Abstract Background: It is widely acknowledged that Mesenchymal Stem Cells (MSCs) exert their effects through paracrine mechanisms by releasing bioactive components, such as exosomes, while previous studies have confirmed the critical role of macrophage polarization in acute liver injury, the impact of exosome-mediated liver repair on macrophage polarization requires further clarification. Methods: Human placental mesenchymal stem cell-derived exosomes (hPMSC-Exo) were intravenously administered to the mice 2 hours before exposure to LPS/GalN. The effects of hPMSC-Exo were evaluated using serum biochemical analysis, TUNEL assay, and H&E staining. In order to elucidate the mechanisms underlying acute liver injury therapy, the expression levels of relevant genes were evaluated using qPCR and WB analysis, respectively. The exosome transfected miR-26-5p were used for further determine the mTOR signaling in hPMSC-Exo based threapy. Results: hPMSC-Exo alleviated liver inflammation and promoted liver repair in a mouse model of D-galN/LPS-induced DILI (drug-induced liver injury). Subsequent investigations revealed that hPMSC-Exo induced the polarization of M1 macrophages towards an M2 phenotype, both in vivo and in vitro. Bioinformatics analysis identified miR-26-5p as a potential mediator of macrophage polarization and PTEN as its downstream target. Attenuation of macrophage polarization modulation was observed when miR-26-5p levels were reduced in hPMSC-Exo.

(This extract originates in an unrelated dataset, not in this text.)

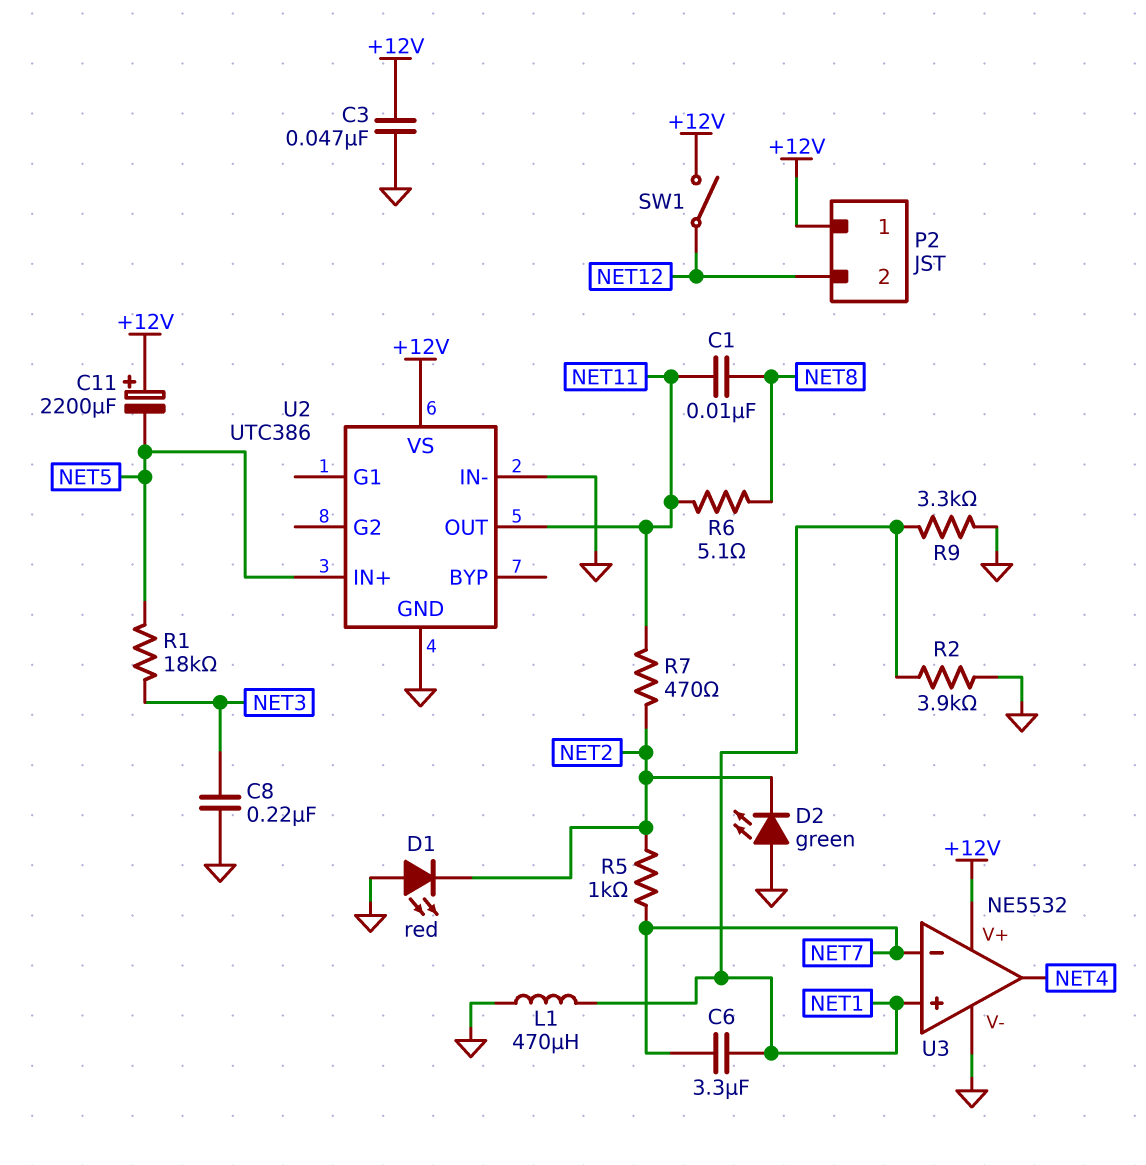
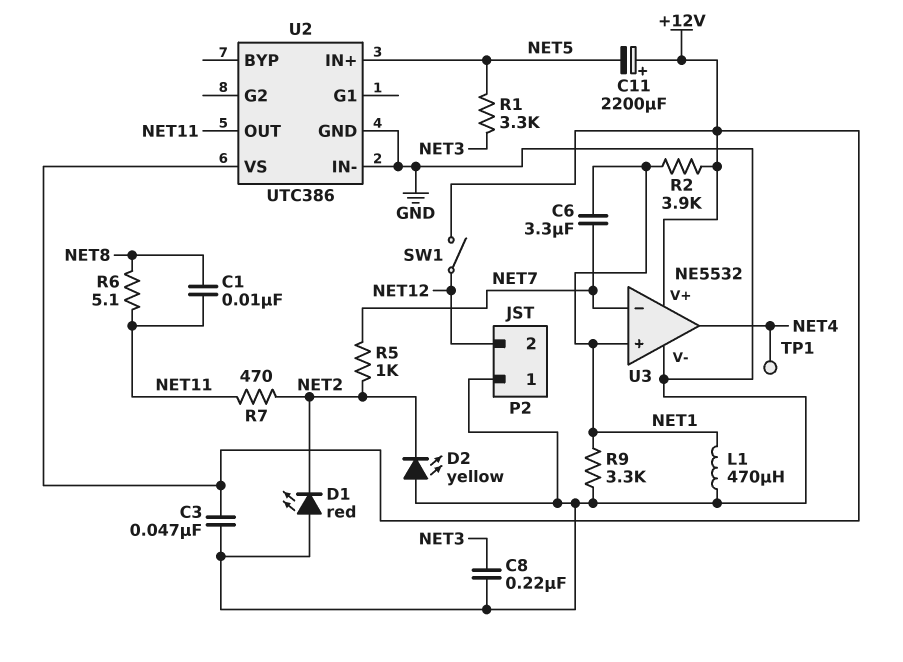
D2: LED green (A GND, K NET2) -> LED yellow (A GND, K NET2)
P2 pin 1: +12V -> GND
R1: 18k (NET3, NET5) -> 3.3k (NET3, NET5)
R2: 3.9k (GND, NET1) -> 3.9k (+12V, NET1)
TP1: none -> test point (NET4)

Similarly, knockdown of PTEN also demonstrated hepatoprotective efficacy and reduced inflammation levels in a mouse model of DILI. Conclusion: Our findings suggest the involvement of the PTEN/mTOR/TGF-β1 signaling pathway in regulating macrophage activation through hPMSC exosomal miR-26-5p, highlighting its therapeutic potential in the treatment of liver injury.